It can view the room as a compartment containing air. If we let $x\left(t\right)$ denote the amount of carbon monoxide in the room at a time t, we can determine the concentration of carbon monoxide in the room by dividing $x\left(t\right)$by the volume of the room at a time t. one uses the mathematical model described by the following equation to solve for x(t),

$\frac{dx}{dt}=$Input rate – Output rate      ......................(1)                                                             

The dimensions of the room are 12 ft by 8 ft by 8 ft. So, the volume of the room is $\left(12ft\right)·\left(8ft\right)·\left(8ft\right)=768f{t}^3$

We are given that at t = 0 fresh air containing no carbon monoxide is blown into the room at a rate of $100f{t}^3/min$. So, one concludes that the input rate of carbon monoxide in the room is,

$\left(100f{t}^3/min\right)·\left(0\right)=0$

We are given that the air in the room flows out through a vent at the same rate as it is blown into the room i.e., $100f{t}^3/min$. So, one concludes that the output rate of carbon monoxide from the room is,

$\left(100\right)·\frac{x\left(t\right)}{768}=\frac{25·x\left(t\right)}{192}$ 

The air initially contained 3% carbon monoxide.
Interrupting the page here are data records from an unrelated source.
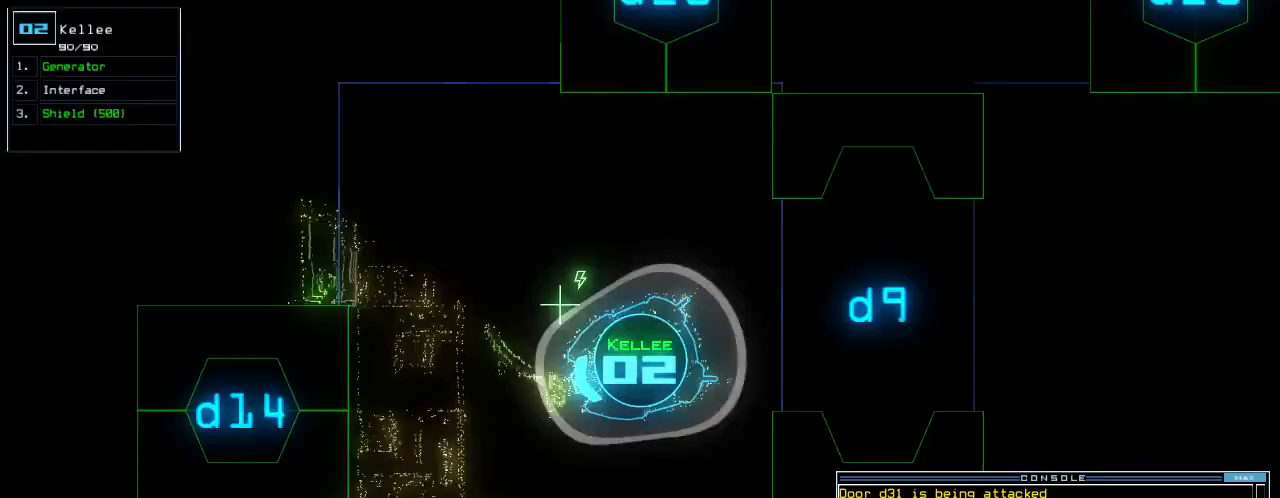
Gameplay with keyboard; each line is a JSON object with the keys held at the frame after it. "events" lists presses ("down") and releases ("up") of ".", "0", "1", "2", "3", "4", "5", "6", "7", "8", "9", "a", "b", "backspace", "c", "caps_lock", "comma", "ctrl_l", "ctrl_r", "d", "down", "e", "equals", "escape", "f", "f8", "g", "h", "i", "j", "k", "l", "left", "m", "minus", "n", "o", "p", "q", "quote", "r", "return", "right", "s", "semicolon", "shift_l", "shift_r", "space", "t", "tab", "tilde", "u", "up", "v", "w", "x", "y" and "z" between this image and that frame as [ms after this image, input, new state], when the widget could be followed in between. No other keys are recorded. Mouse input is not recorded.
{"keys": ["down", "right"], "events": [[146, "down", "down"], [312, "left", "down"], [396, "left", "up"], [417, "right", "down"]]}
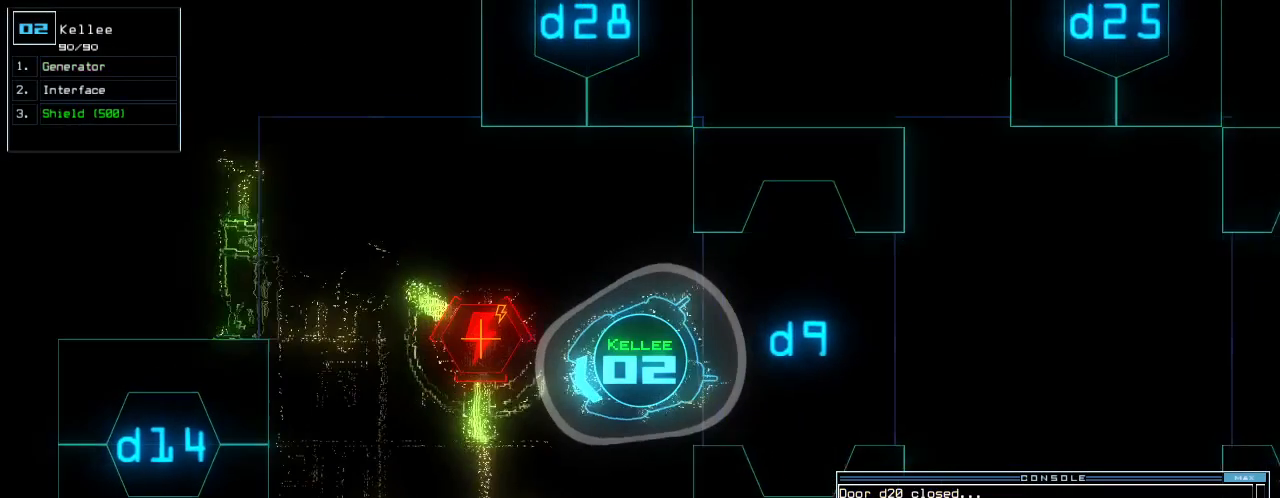
{"keys": ["down"], "events": [[42, "right", "up"], [167, "right", "down"], [229, "right", "up"]]}
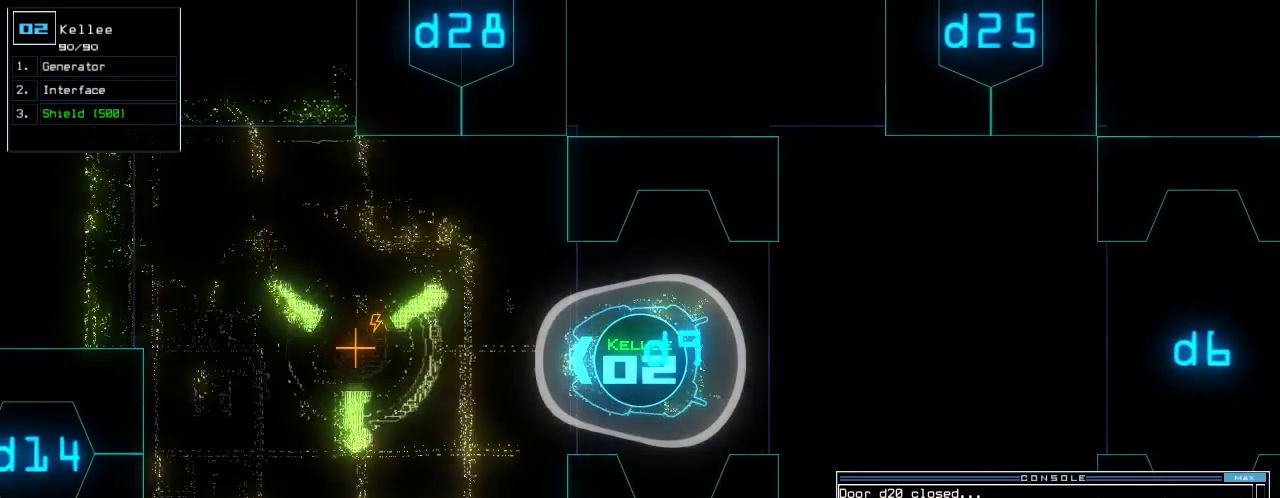
{"keys": [], "events": [[83, "down", "up"], [104, "space", "down"], [146, "space", "up"]]}
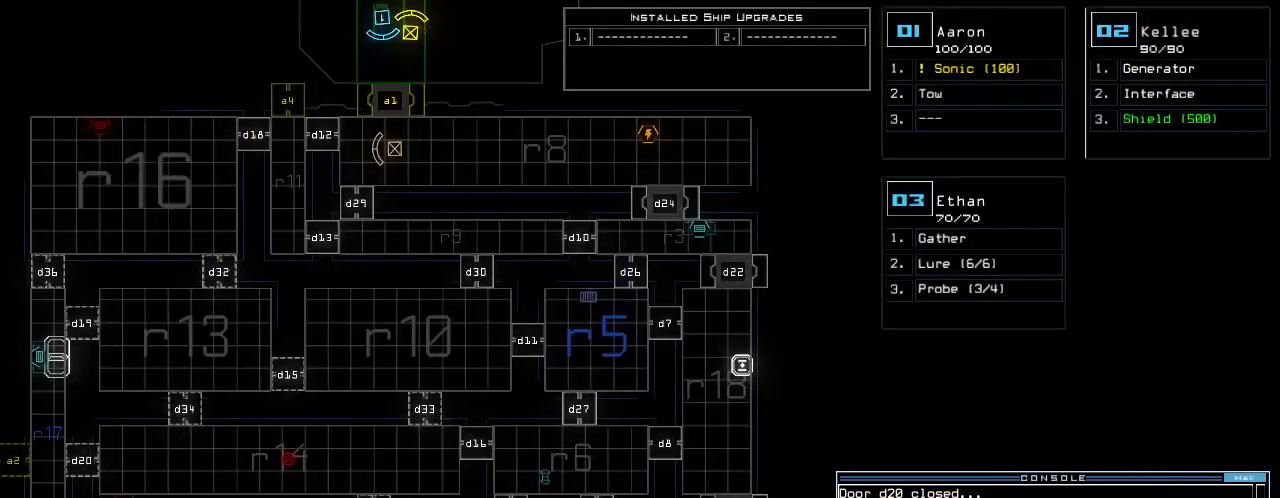
{"keys": [], "events": []}
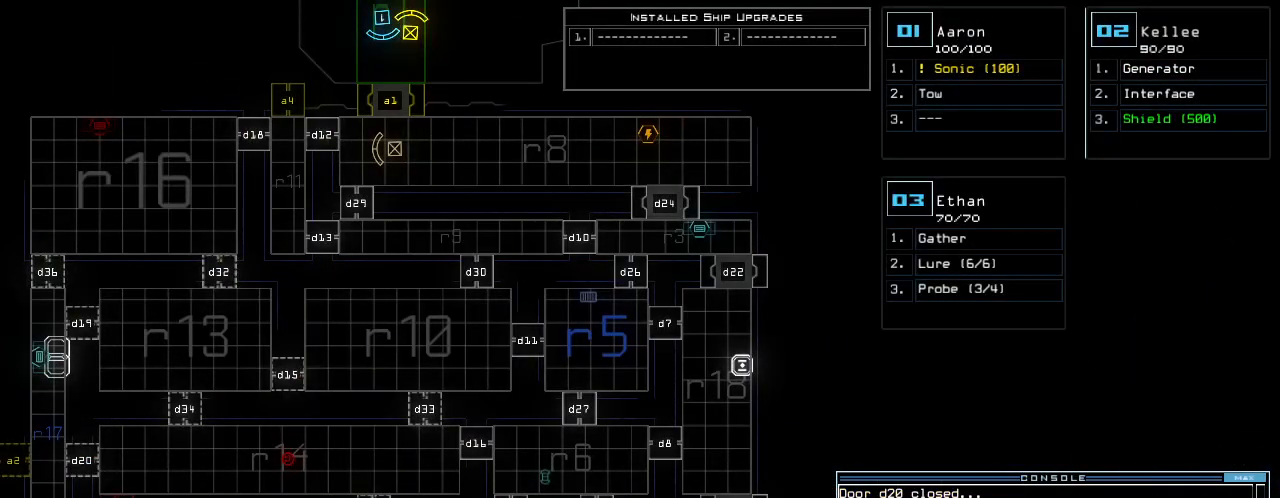
{"keys": [], "events": []}
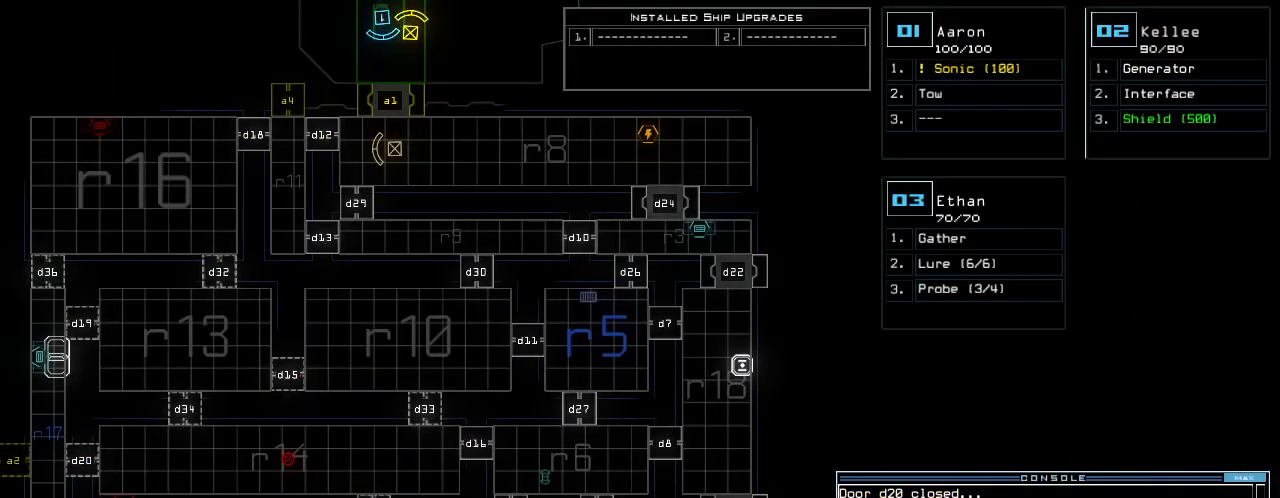
{"keys": ["right", "up"], "events": [[188, "3", "down"], [208, "left", "down"], [250, "up", "down"], [271, "3", "up"], [396, "left", "up"], [417, "right", "down"]]}
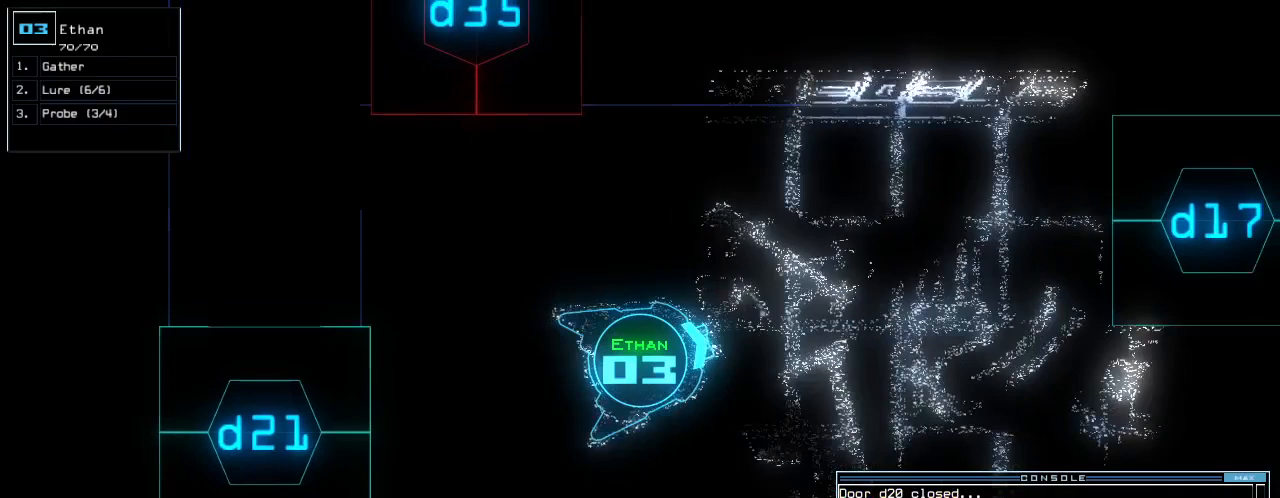
{"keys": ["f"], "events": [[62, "up", "up"], [83, "right", "up"], [292, "space", "down"], [375, "space", "up"], [479, "f", "down"]]}
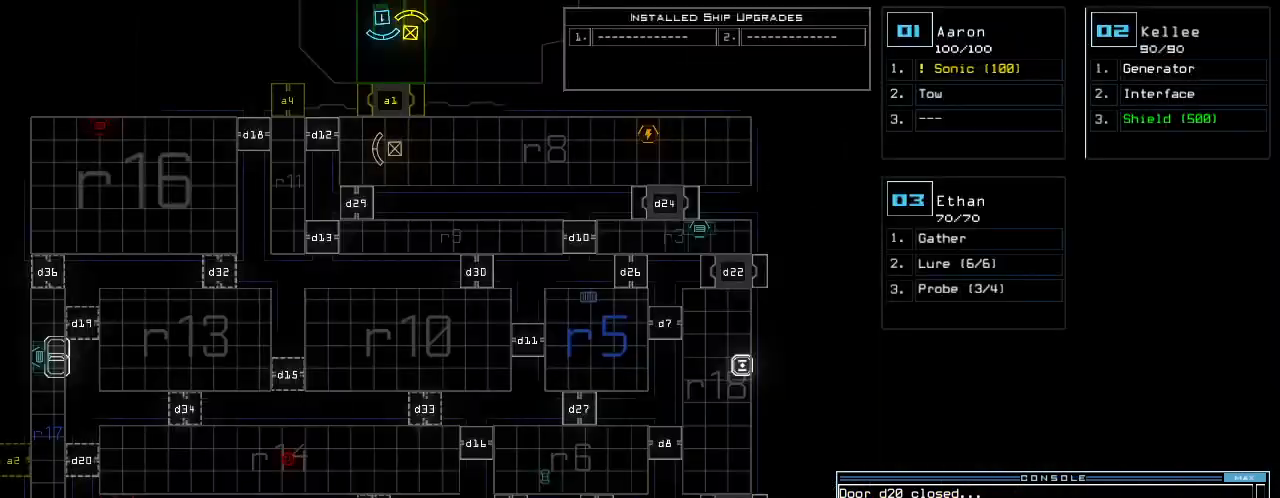
{"keys": [], "events": [[42, "space", "down"], [83, "f", "up"], [146, "r", "down"], [188, "space", "up"], [250, "r", "up"]]}
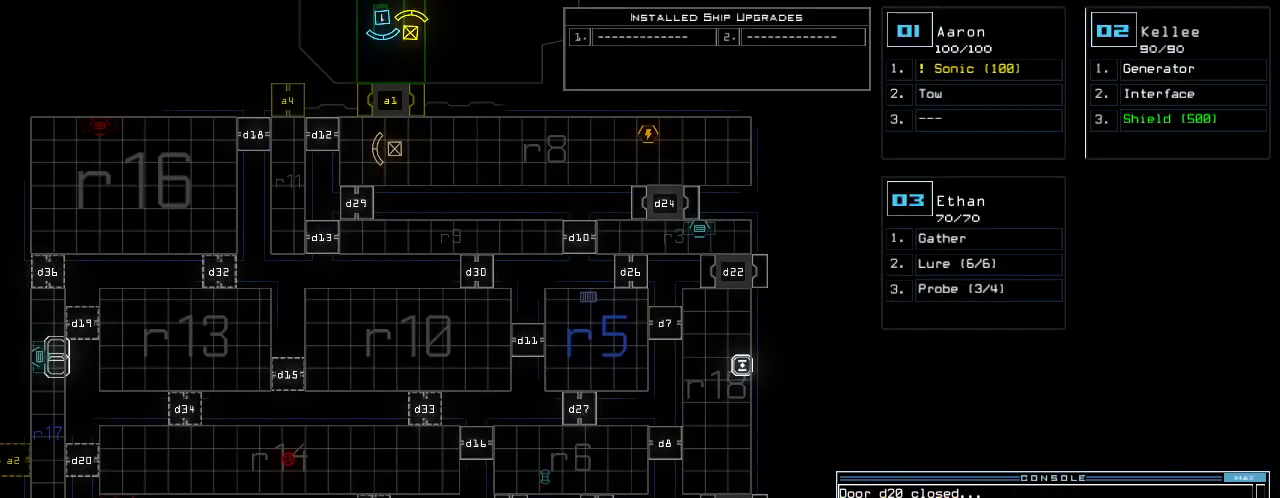
{"keys": [], "events": [[229, "1", "down"], [292, "7", "down"], [312, "1", "up"], [354, "space", "down"], [375, "7", "up"], [438, "space", "up"]]}
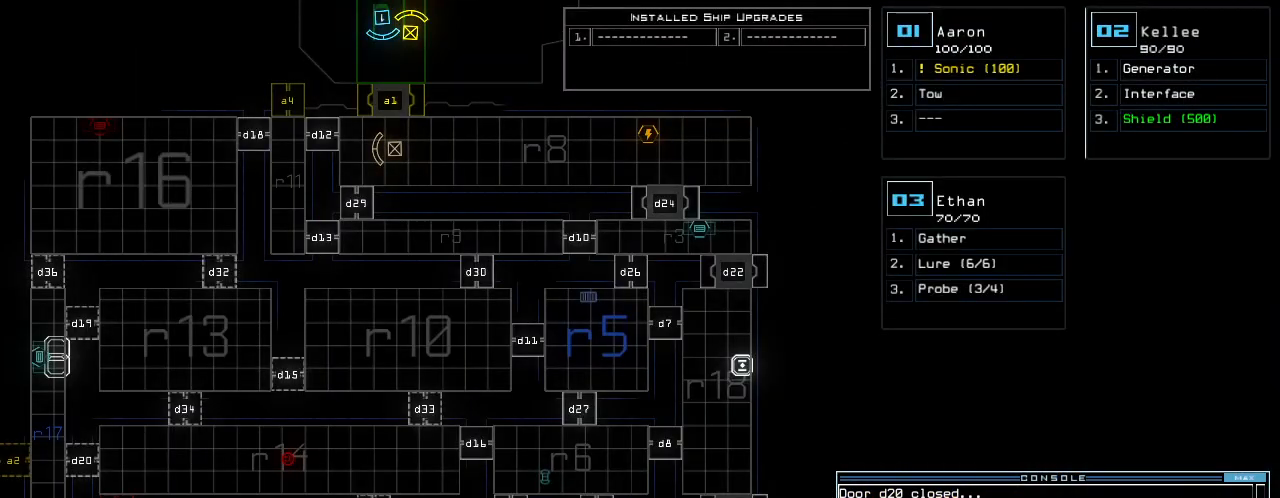
{"keys": [], "events": [[104, "r", "down"], [167, "r", "up"], [271, "1", "down"], [354, "1", "up"]]}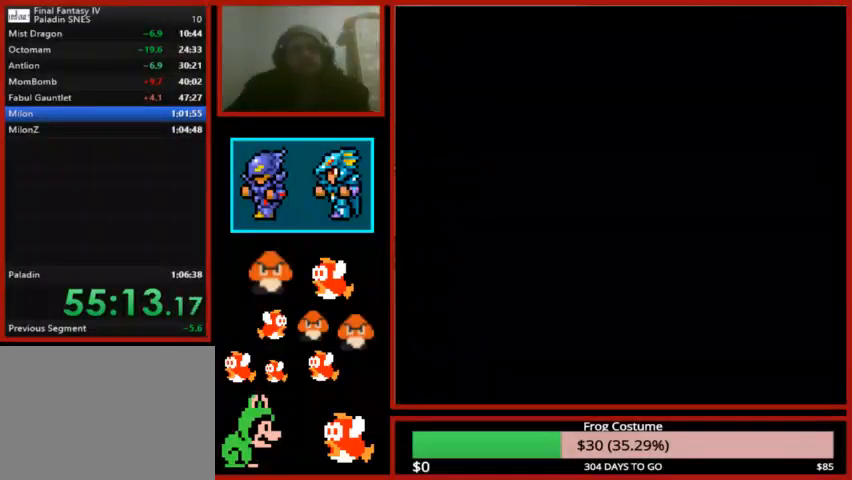
Gameplay with a controller (PlayStation layout); each line is a JSON object with the inputs held at the frame after it. "events" lists button and stick changes between this image and that frame as [ms after this image, input, new state], when the widget could be followed in between.
{"buttons": ["L1", "R1"], "left_stick": "center", "right_stick": "center", "events": [[233, "R2", "up"]]}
So,

 $$\begin{gathered} \frac{x\left(0\right)}{768}=3\% \\ \frac{x\left(0\right)}{768}=\frac{3}{100} \\ x\left(0\right)=\frac{\left(768\right)\left(3\right)}{100} \\ x\left(0\right)=23.04 \end{gathered}$$

So, one set the initial value $x\left(0\right)=23.04$.

Substituting the input and output rates from step 3 and step 4 into the equation (1), one will get the following initial value problem as a mathematical model for the mixing problem,

 i.e., $\frac{dx}{dt}=0-\frac{25x\left(t\right)}{192},x\left(0\right)=23.04$

 i.e; $\frac{dx}{dt}+\frac{25x\left(t\right)}{192}=0,x\left(0\right)=23.04$

The differential equation obtained in step 4 is

  $\frac{dx}{dt}+\frac{25x\left(t\right)}{192}=0$                                                                                   …… (2)

Integrating factor, I.F.= $e^{\int \frac{25}{192}dt}=e^{\frac{25}{192}t}$.

Multiplying both sides of equation (2) by $e^{\frac{25}{192}t}$,

$$\begin{gathered} e^{\frac{25}{192}t}·\frac{dx}{dt}+e^{\frac{25}{192}t}·\frac{25·x\left(t\right)}{192}=0 \\ \frac{d}{dt}\left(x{e}^{\frac{25}{192}t}\right)=0 \end{gathered}$$

Now, integrating both sides,

 $x·e^{\frac{25}{192}t}=C$     

where C is an arbitrary constant.

  $x=C{e}^{-\frac{25}{192}t}$                                                                                                      …… (3)

At  t=0, x=23.04    

Therefore, from equation (3),

 $C=23.04$

Substituting this value of C in equation (3),

 $x=\left(23.04\right)e^{-\frac{25}{192}t}$

So, the amount of carbon monoxide in the room after the time, t min is                                                 $x\left(t\right)=\left(23.04\right)e^{-\frac{25}{192}t}$                                      

Firstly, we will find the amount of 0.01% of carbon monoxide by multiplying 0.01% by the volume of the room,

$\left(\frac{0.01}{100}\right)\left(768\right)=0.0768$ 

 Substituting this value of $x\left(t\right)=0.0768$in equation (4),

$$\begin{gathered} 0.0768=\left(23.04\right)e^{-\frac{25}{192}t} \\ {e}^{\frac{25}{192}t}=\frac{23.04}{0.0768} \\ {e}^{\frac{25}{192}t}=300 \\ \frac{25}{192}t=ln300 \\ t=\frac{\left(192\right)ln300}{25} \\ t=43.8min \end{gathered}$$ 

Hence, the amount of carbon monoxide in the air will reach 0.01% after 43.8 min.